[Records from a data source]

== == ==

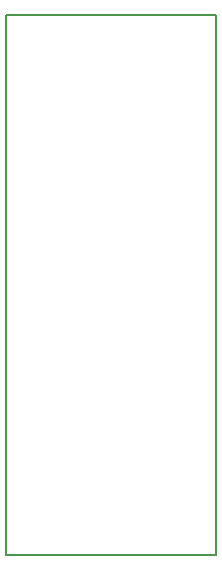
<source format=gbr>
G04 #@! TF.GenerationSoftware,KiCad,Pcbnew,(5.0.1)-4*
G04 #@! TF.CreationDate,2019-08-26T10:27:06+03:00*
G04 #@! TF.ProjectId,CP2102-breakout,4350323130322D627265616B6F75742E,rev?*
G04 #@! TF.SameCoordinates,Original*
G04 #@! TF.FileFunction,Profile,NP*
%FSLAX46Y46*%
G04 Gerber Fmt 4.6, Leading zero omitted, Abs format (unit mm)*
G04 Created by KiCad (PCBNEW (5.0.1)-4) date 26/08/2019 10:27:06*
%MOMM*%
%LPD*%
G01*
G04 APERTURE LIST*
%ADD10C,0.150000*%
G04 APERTURE END LIST*
D10*
X36830000Y-11430000D02*
X36830000Y-57150000D01*
X54610000Y-57150000D02*
X54610000Y-11430000D01*
X36830000Y-57150000D02*
X54610000Y-57150000D01*
X36830000Y-11430000D02*
X54610000Y-11430000D01*
M02*

</source>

== == ==

Your answer must be the line holding "G04 APERTURE END LIST*" plus every later line to the end of the records, copied exactly.

G04 APERTURE END LIST*
D10*
X36830000Y-11430000D02*
X36830000Y-57150000D01*
X54610000Y-57150000D02*
X54610000Y-11430000D01*
X36830000Y-57150000D02*
X54610000Y-57150000D01*
X36830000Y-11430000D02*
X54610000Y-11430000D01*
M02*

</source>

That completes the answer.